Bruno Kernen broke his nose, tore knee ligaments and had a concussion after crashing Wednesday in the season-ending World Cup downhill.
LENZERHEIDE, Switzerland — Bruno Kernen broke his nose, tore knee ligaments and had a concussion after crashing Wednesday in the season-ending World Cup downhill.
    Pierre-Emmanuel Dalcin of France also crashed and dislocated his shoulder.
    The 34-year-old Kernen badly landed a jump coming out of a turn in the lower section of the Silvano Beltrametti course and went careening through two layers of safety netting.
    The Swiss skier, who also twisted his neck and had several bruises, was airlifted to a hospital and will spend the night, Swiss team spokeswoman Kristina Schneider said. He will be out of action for at least four weeks.
    The downhill bronze medalist at the Torino Olympics and 1997 world champion is a 15-year veteran of the World Cup circuit. At the recent World Championships in Are, Sweden, Kernen won bronze in the super G. He also took bronze in the downhill at the worlds in St. Moritz, Switzerland, in 2003.
    Kernen has three career World Cup victories, all in the downhill.
    “It was obviously a terrible accident,” Swiss teammate Beat Feuz said. “It’s very unfortunate.”
    After the race resumed, only two skiers managed to complete their runs before Dalcin lost control on a steep section and slammed through the netting.
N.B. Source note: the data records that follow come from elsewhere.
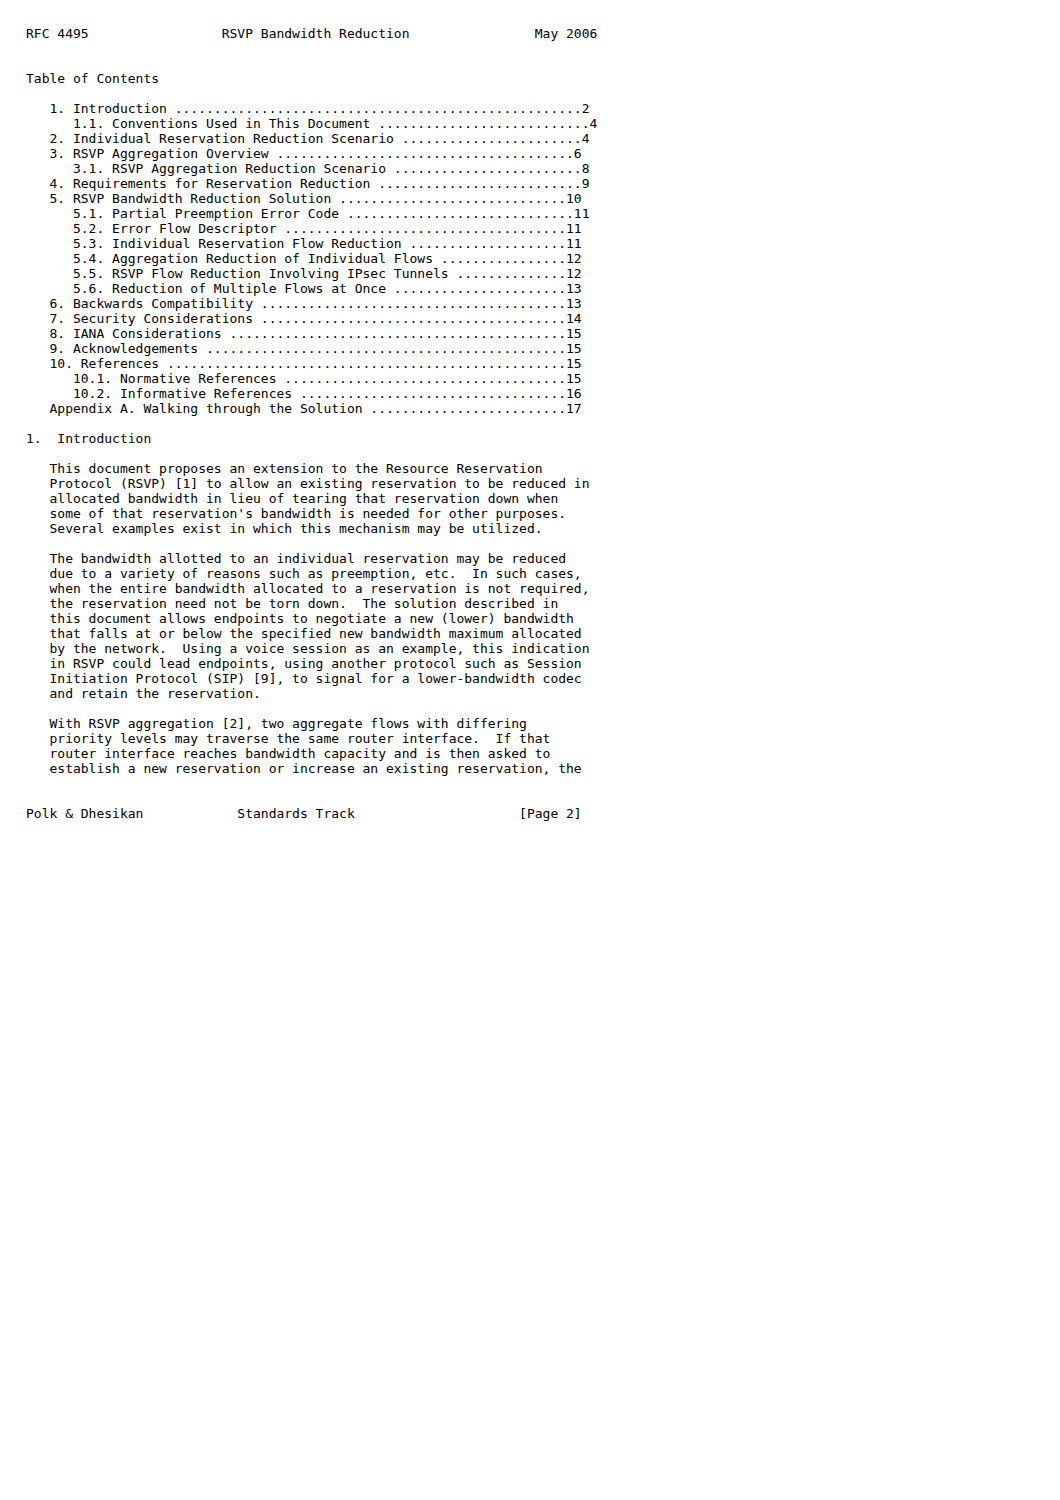RFC 4495 RSVP Bandwidth Reduction May 2006 Table of Contents 1. Introduction ....................................................2 1.1. Conventions Used in This Document ...........................4 2. Individual Reservation Reduction Scenario .......................4 3. RSVP Aggregation Overview ......................................6 3.1. RSVP Aggregation Reduction Scenario ........................8 4. Requirements for Reservation Reduction ..........................9 5. RSVP Bandwidth Reduction Solution .............................10 5.1. Partial Preemption Error Code .............................11 5.2. Error Flow Descriptor ....................................11 5.3. Individual Reservation Flow Reduction ....................11 5.4. Aggregation Reduction of Individual Flows ................12 5.5. RSVP Flow Reduction Involving IPsec Tunnels ..............12 5.6. Reduction of Multiple Flows at Once ......................13 6. Backwards Compatibility .......................................13 7. Security Considerations .......................................14 8. IANA Considerations ...........................................15 9. Acknowledgements ..............................................15 10. References ...................................................15 10.1. Normative References ....................................15 10.2. Informative References ..................................16 Appendix A. Walking through the Solution .........................17 1. Introduction This document proposes an extension to the Resource Reservation Protocol (RSVP) [1] to allow an existing reservation to be reduced in allocated bandwidth in lieu of tearing that reservation down when some of that reservation's bandwidth is needed for other purposes. Several examples exist in which this mechanism may be utilized. The bandwidth allotted to an individual reservation may be reduced due to a variety of reasons such as preemption, etc. In such cases, when the entire bandwidth allocated to a reservation is not required, the reservation need not be torn down. The solution described in this document allows endpoints to negotiate a new (lower) bandwidth that falls at or below the specified new bandwidth maximum allocated by the network. Using a voice session as an example, this indication in RSVP could lead endpoints, using another protocol such as Session Initiation Protocol (SIP) [9], to signal for a lower-bandwidth codec and retain the reservation. With RSVP aggregation [2], two aggregate flows with differing priority levels may traverse the same router interface. If that router interface reaches bandwidth capacity and is then asked to establish a new reservation or increase an existing reservation, the Polk & Dhesikan Standards Track [Page 2]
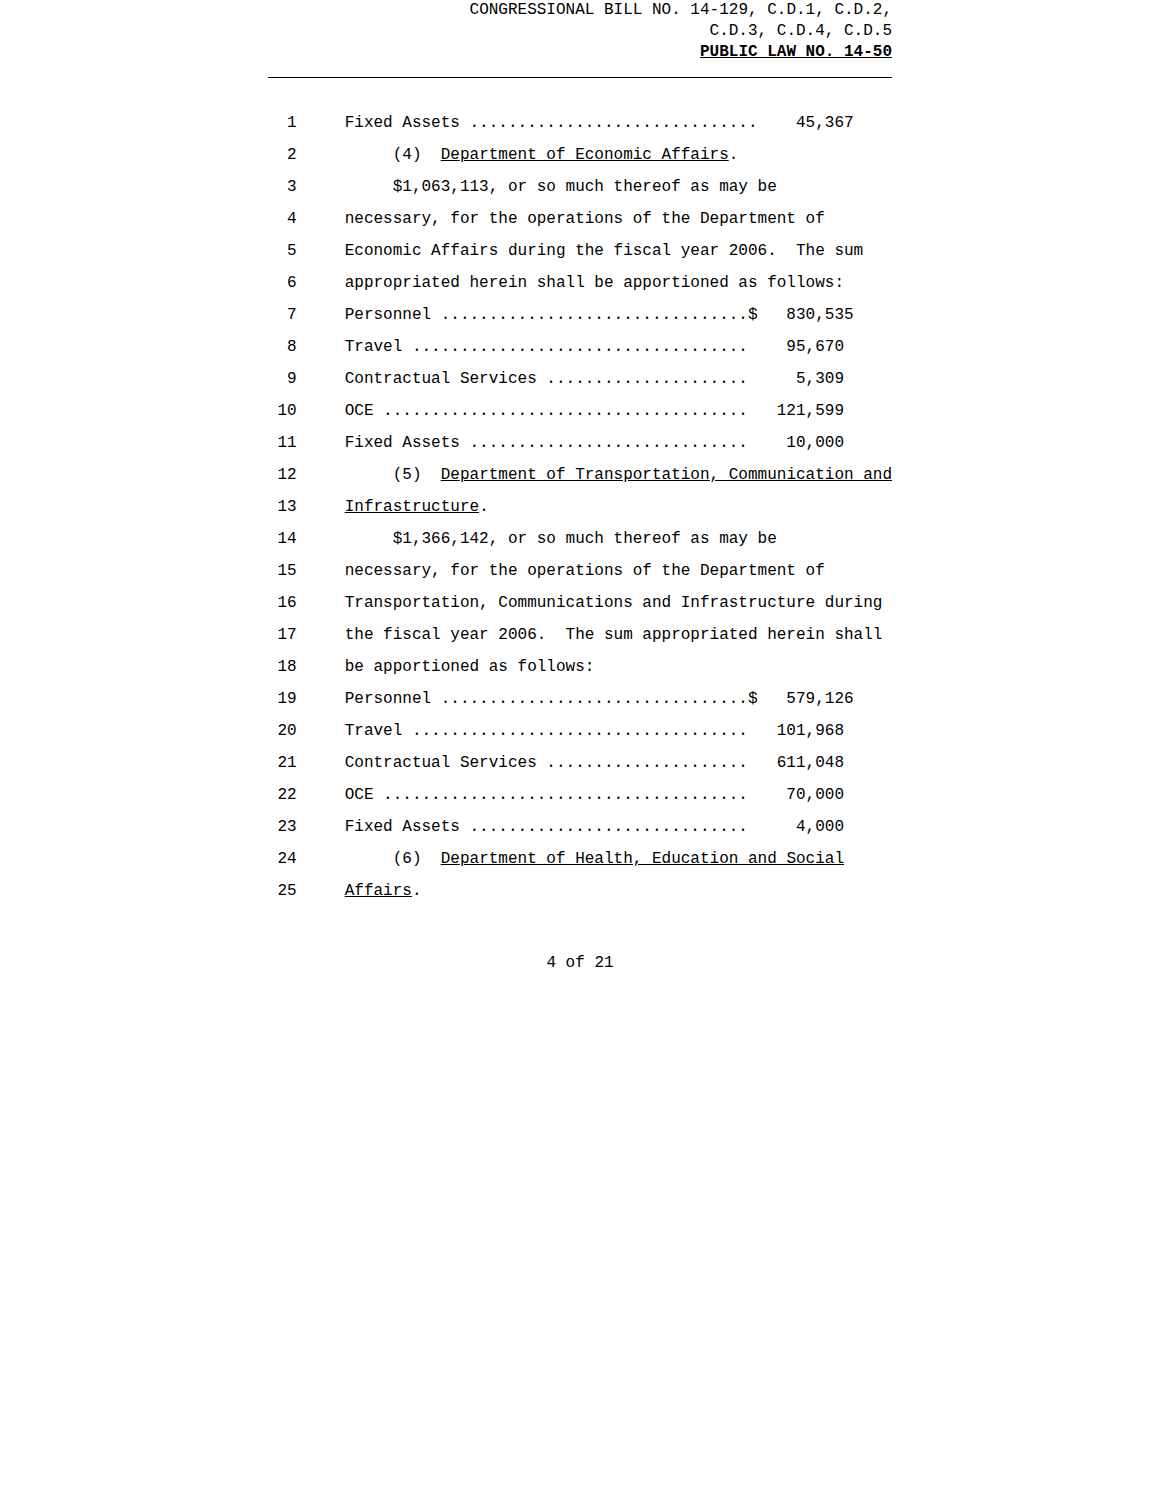CONGRESSIONAL BILL NO. 14-129, C.D.1, C.D.2,
C.D.3, C.D.4, C.D.5
PUBLIC LAW NO. 14-50
| 1 | Fixed Assets .............................. 45,367 |
| 2 | (4) Department of Economic Affairs . |
| 3 | $1,063,113, or so much thereof as may be |
| 4 | necessary, for the operations of the Department of |
| 5 | Economic Affairs during the fiscal year 2006. The sum |
| 6 | appropriated herein shall be apportioned as follows: |
| 7 | Personnel ................................$ 830,535 |
| 8 | Travel ................................... 95,670 |
| 9 | Contractual Services ..................... 5,309 |
| 10 | OCE ...................................... 121,599 |
| 11 | Fixed Assets ............................. 10,000 |
| 12 | (5) Department of Transportation, Communication and |
| 13 | Infrastructure . |
| 14 | $1,366,142, or so much thereof as may be |
| 15 | necessary, for the operations of the Department of |
| 16 | Transportation, Communications and Infrastructure during |
| 17 | the fiscal year 2006. The sum appropriated herein shall |
| 18 | be apportioned as follows: |
| 19 | Personnel ................................$ 579,126 |
| 20 | Travel ................................... 101,968 |
| 21 | Contractual Services ..................... 611,048 |
| 22 | OCE ...................................... 70,000 |
| 23 | Fixed Assets ............................. 4,000 |
| 24 | (6) Department of Health, Education and Social |
| 25 | Affairs . |
4 of 21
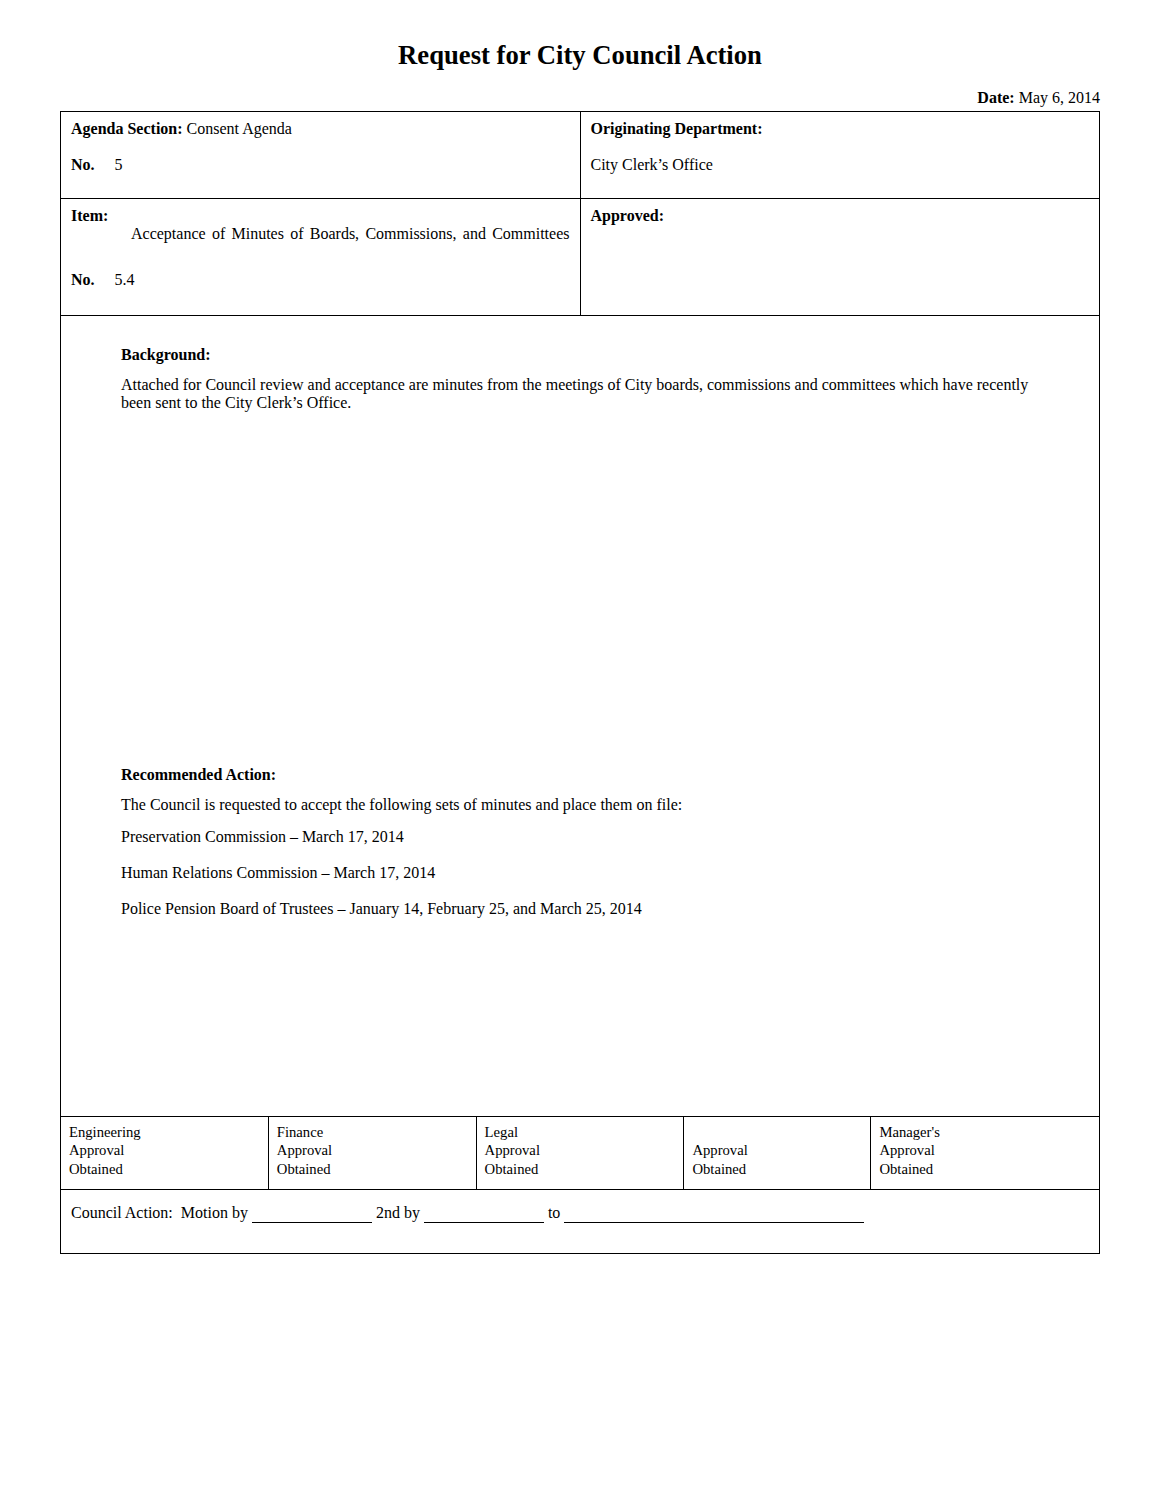Request for City Council Action
Date: May 6, 2014
| Agenda Section: Consent Agenda No. 5 | Originating Department: City Clerk’s Office |
| Item: Acceptance of Minutes of Boards, Commissions, and Committees No. 5.4 | Approved: |
| Background: Attached for Council review and acceptance are minutes from the meetings of City boards, commissions and committees which have recently been sent to the City Clerk’s Office. Recommended Action: The Council is requested to accept the following sets of minutes and place them on file: Preservation Commission – March 17, 2014 Human Relations Commission – March 17, 2014 Police Pension Board of Trustees – January 14, February 25, and March 25, 2014 |
| Engineering Approval Obtained | Finance Approval Obtained | Legal Approval Obtained | Approval Obtained | Manager's Approval Obtained |
Council Action: Motion by 2nd by to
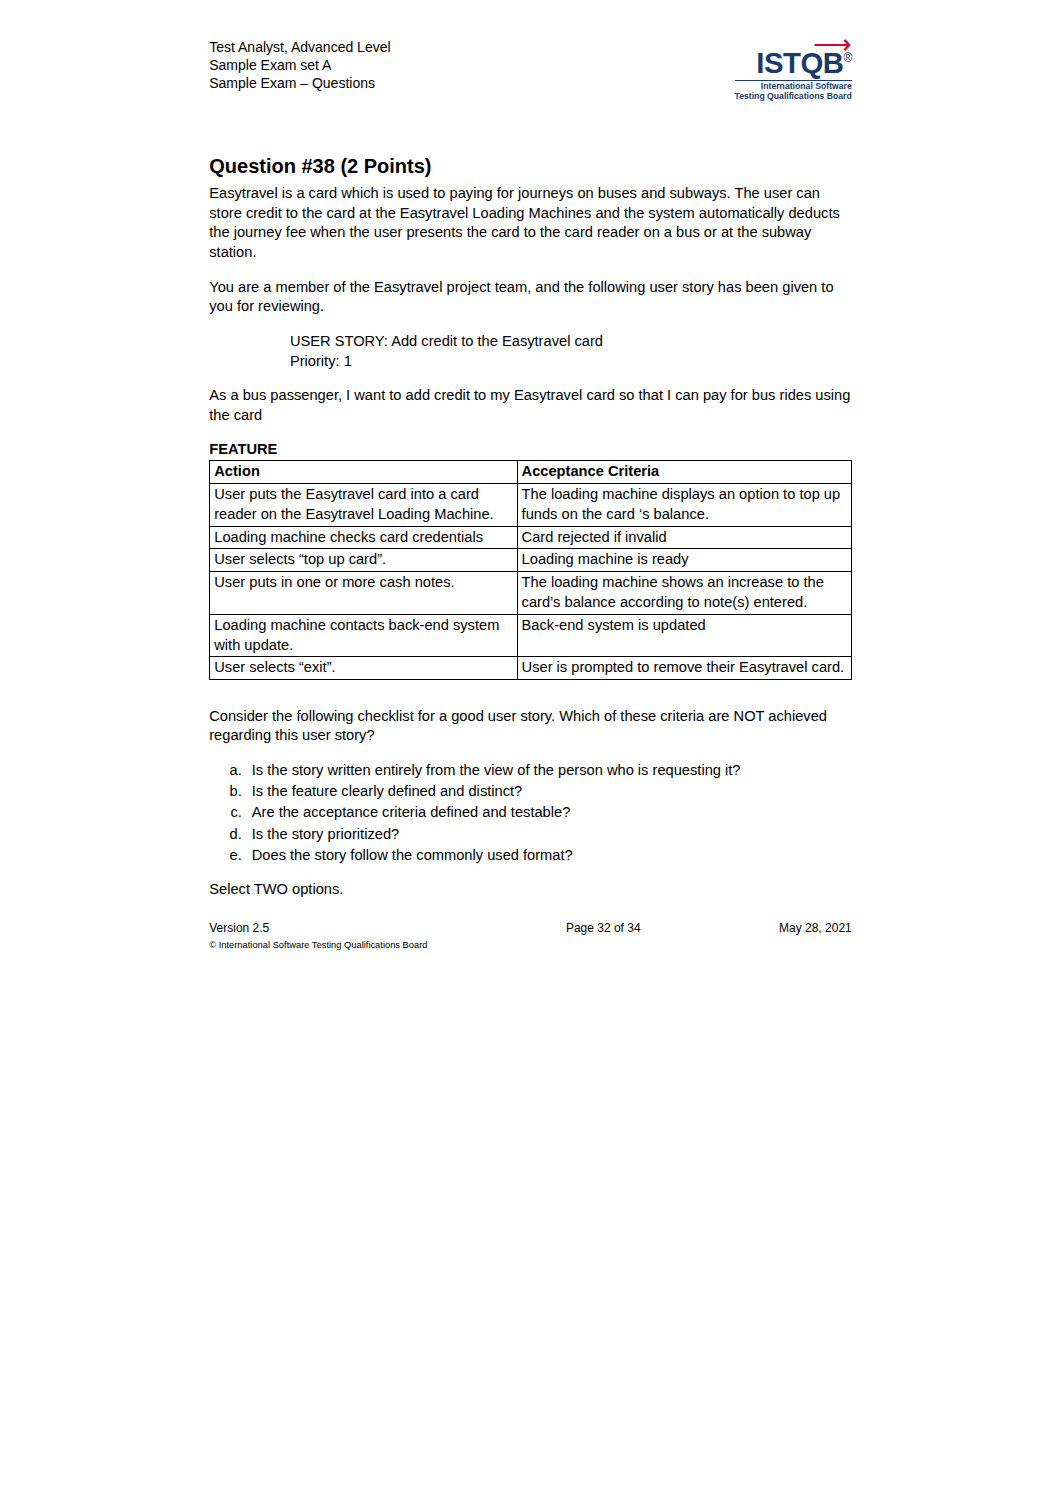Test Analyst, Advanced Level
Sample Exam set A
Sample Exam – Questions
⟶
ISTQB®
International Software
Testing Qualifications Board
Question #38 (2 Points)
Easytravel is a card which is used to paying for journeys on buses and subways. The user can store credit to the card at the Easytravel Loading Machines and the system automatically deducts the journey fee when the user presents the card to the card reader on a bus or at the subway station.
You are a member of the Easytravel project team, and the following user story has been given to you for reviewing.
USER STORY: Add credit to the Easytravel card
Priority: 1
As a bus passenger, I want to add credit to my Easytravel card so that I can pay for bus rides using the card
FEATURE
| Action | Acceptance Criteria |
| --- | --- |
| User puts the Easytravel card into a card reader on the Easytravel Loading Machine. | The loading machine displays an option to top up funds on the card ‘s balance. |
| Loading machine checks card credentials | Card rejected if invalid |
| User selects “top up card”. | Loading machine is ready |
| User puts in one or more cash notes. | The loading machine shows an increase to the card’s balance according to note(s) entered. |
| Loading machine contacts back-end system with update. | Back-end system is updated |
| User selects “exit”. | User is prompted to remove their Easytravel card. |
Consider the following checklist for a good user story. Which of these criteria are NOT achieved regarding this user story?
Is the story written entirely from the view of the person who is requesting it?
Is the feature clearly defined and distinct?
Are the acceptance criteria defined and testable?
Is the story prioritized?
Does the story follow the commonly used format?
Select TWO options.
Version 2.5
© International Software Testing Qualifications Board
Page 32 of 34
May 28, 2021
He was also airlifted to the hospital.
    “'We do not have problems with the nets,” said Lenzerheide press chief Reto Kueng, responding to criticism. “All the nets were controlled before and fulfilled the FIS standards. There was not a problem with the nets with Bruno Kernen.
    “There was a slight problem with Dalcin — because of the melting of the snow he slipped under the first net,” Kueng admitted. “The first net ripped but the second net stopped him.”
    The Silvano Beltrametti course was named after the young Swiss ski racer who was paralyzed in a high-speed crash during a World Cup downhill at Val d’Isere, France, in 2001, when he lost control and hurtled into the safety netting, landing in the forest behind.
    Following Beltrametti’s accident, safety standards for netting were strengthened. A so-called slip-screen is now installed at the bottom of the fencing and is thicker and tougher to break through.
    The downhill course, which Beltrametti had a hand in designing following his accident, is steep and fast, and has little snow coverage, making it bumpy and difficult.
    An unusually high number of skiers missed gates in both the men’s and women’s downhill training sessions the previous days.